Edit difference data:
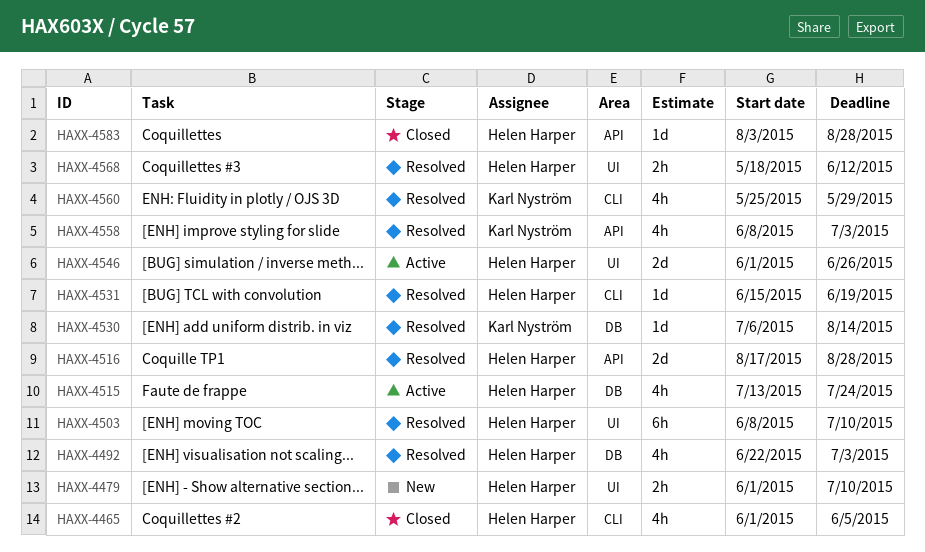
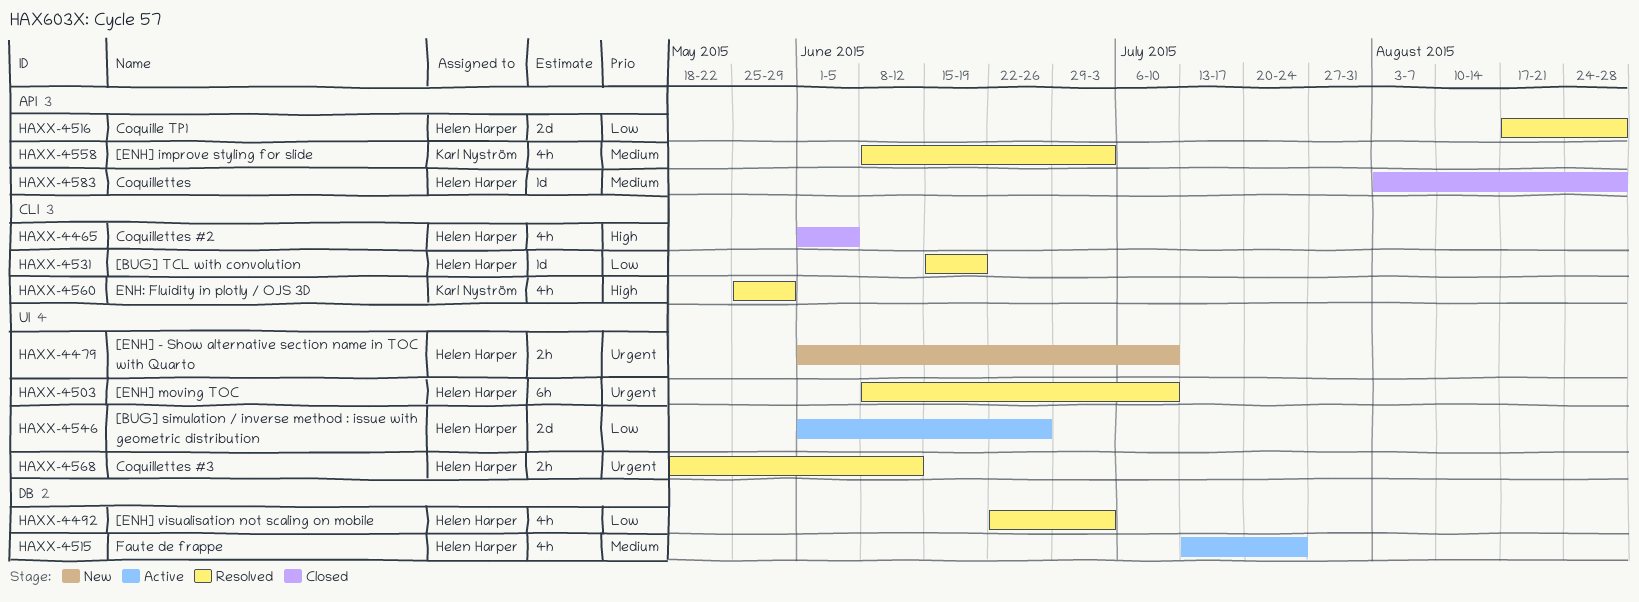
HAXX-4530: present -> none

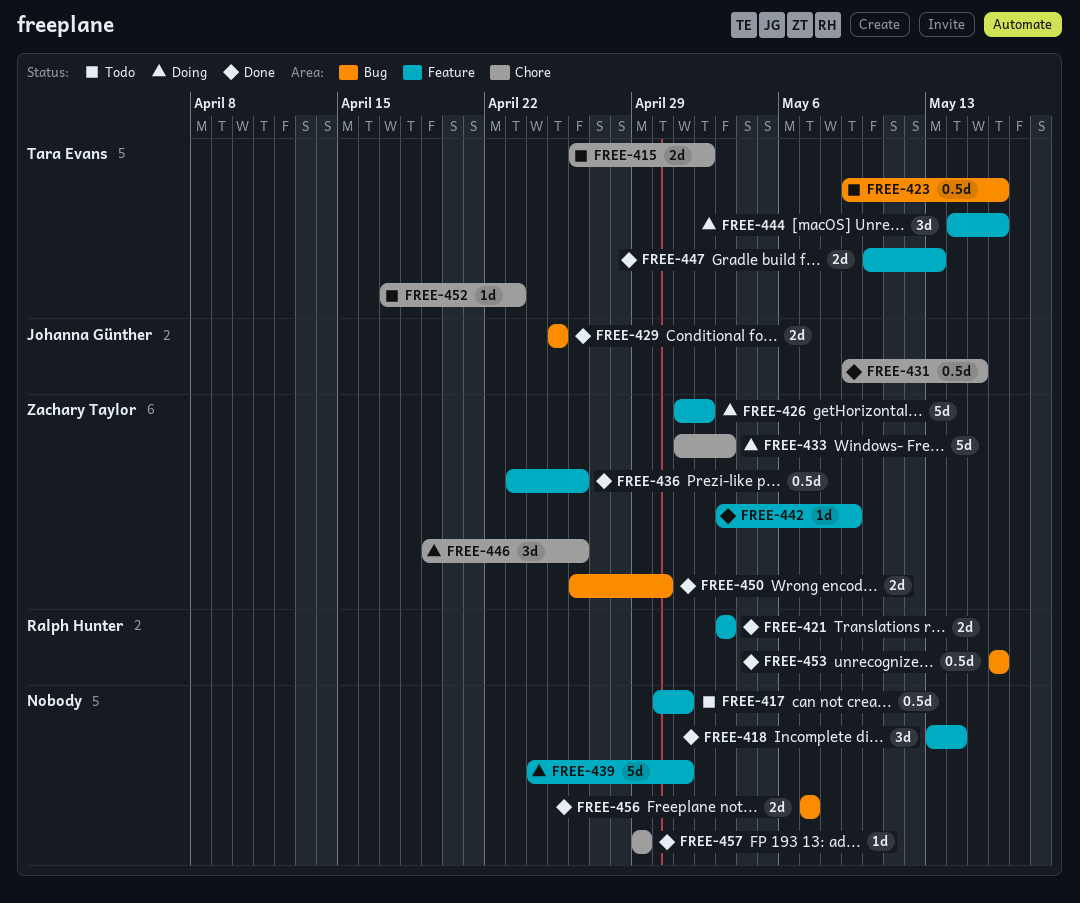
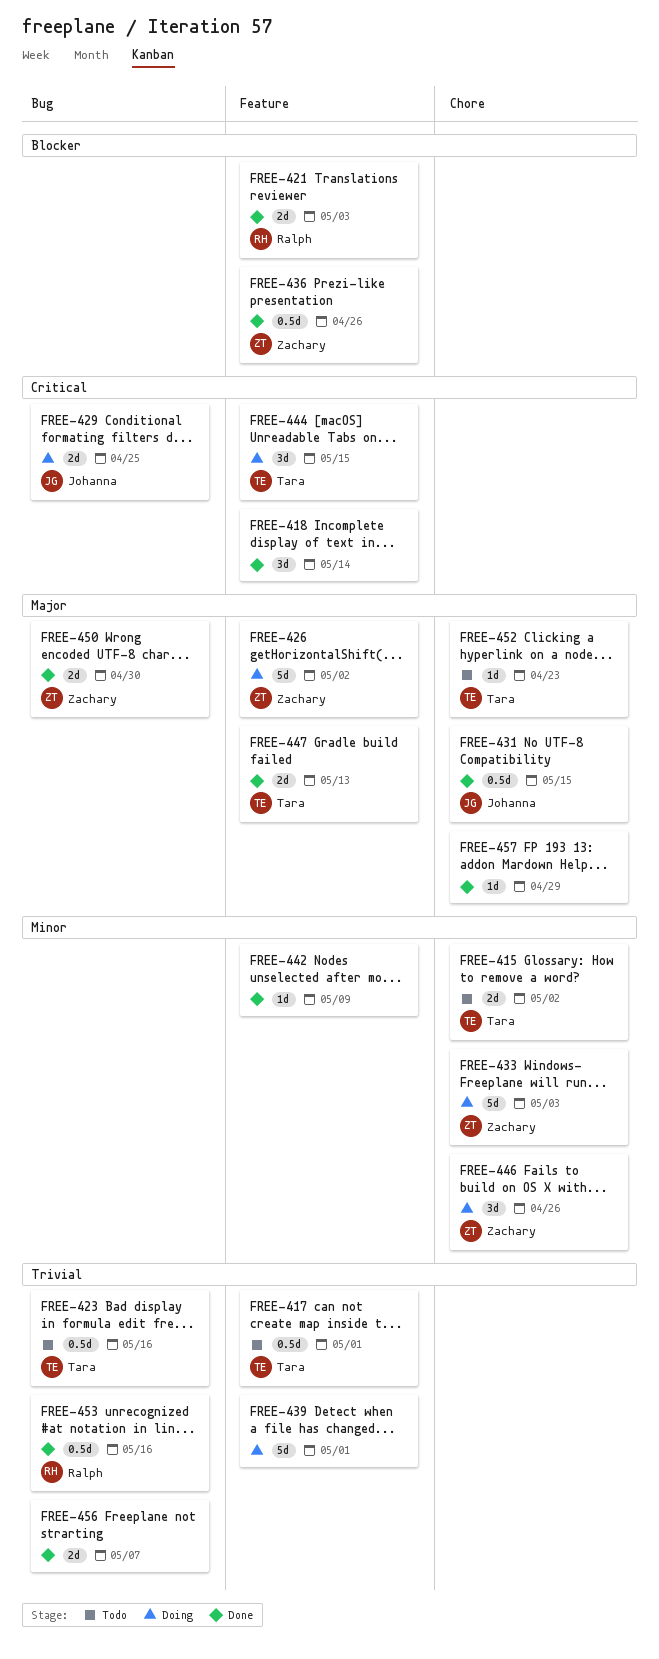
FREE-417, owner: none -> Tara Evans
FREE-429, status: Done -> Doing
FREE-442, owner: Zachary Taylor -> none
FREE-444, due: May 16 -> May 15

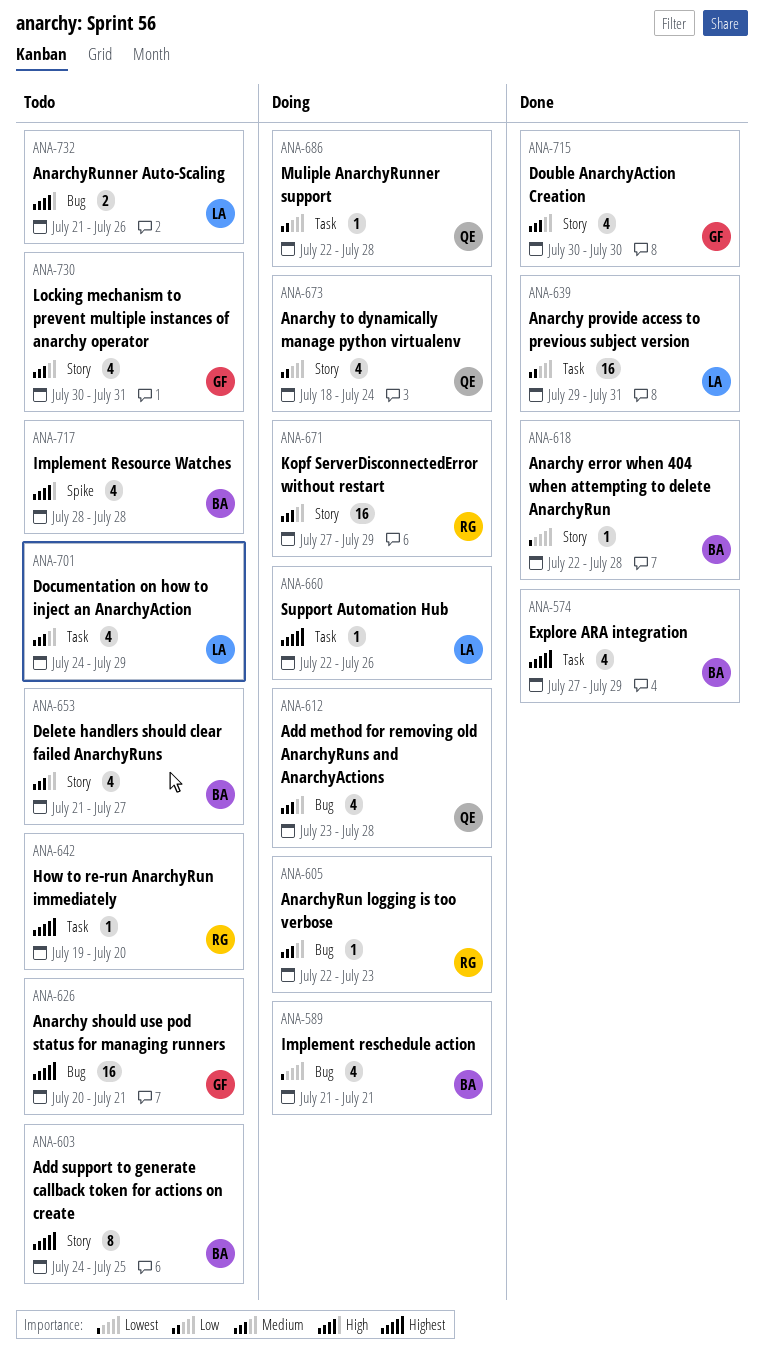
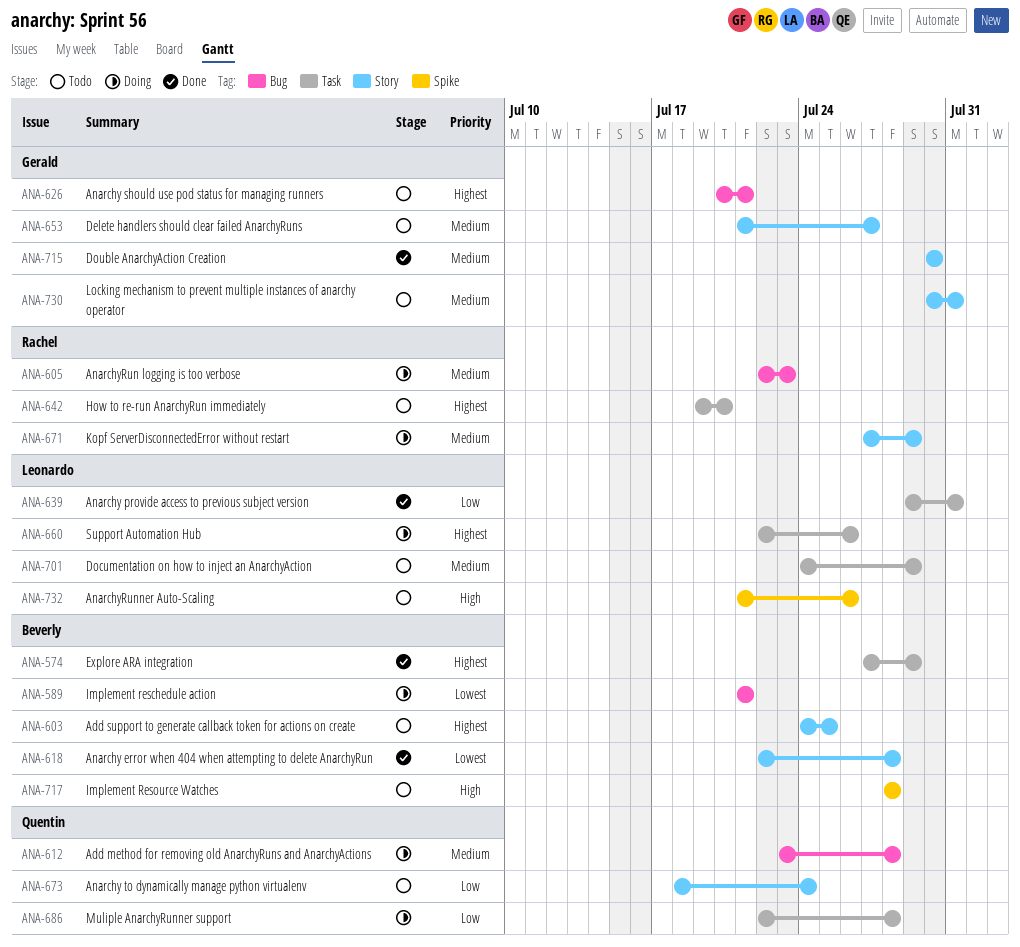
ANA-653, owner: Beverly -> Gerald
ANA-673, status: Doing -> Todo
ANA-732, label: Bug -> Spike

WORK REQUIRED:
Starting at the line that contains "FREE-444, due: May 16 -> May 15", retype each line through the end of the data exactly, and leave out every picture.

TASK RESULT:
FREE-444, due: May 16 -> May 15

ANA-653, owner: Beverly -> Gerald
ANA-673, status: Doing -> Todo
ANA-732, label: Bug -> Spike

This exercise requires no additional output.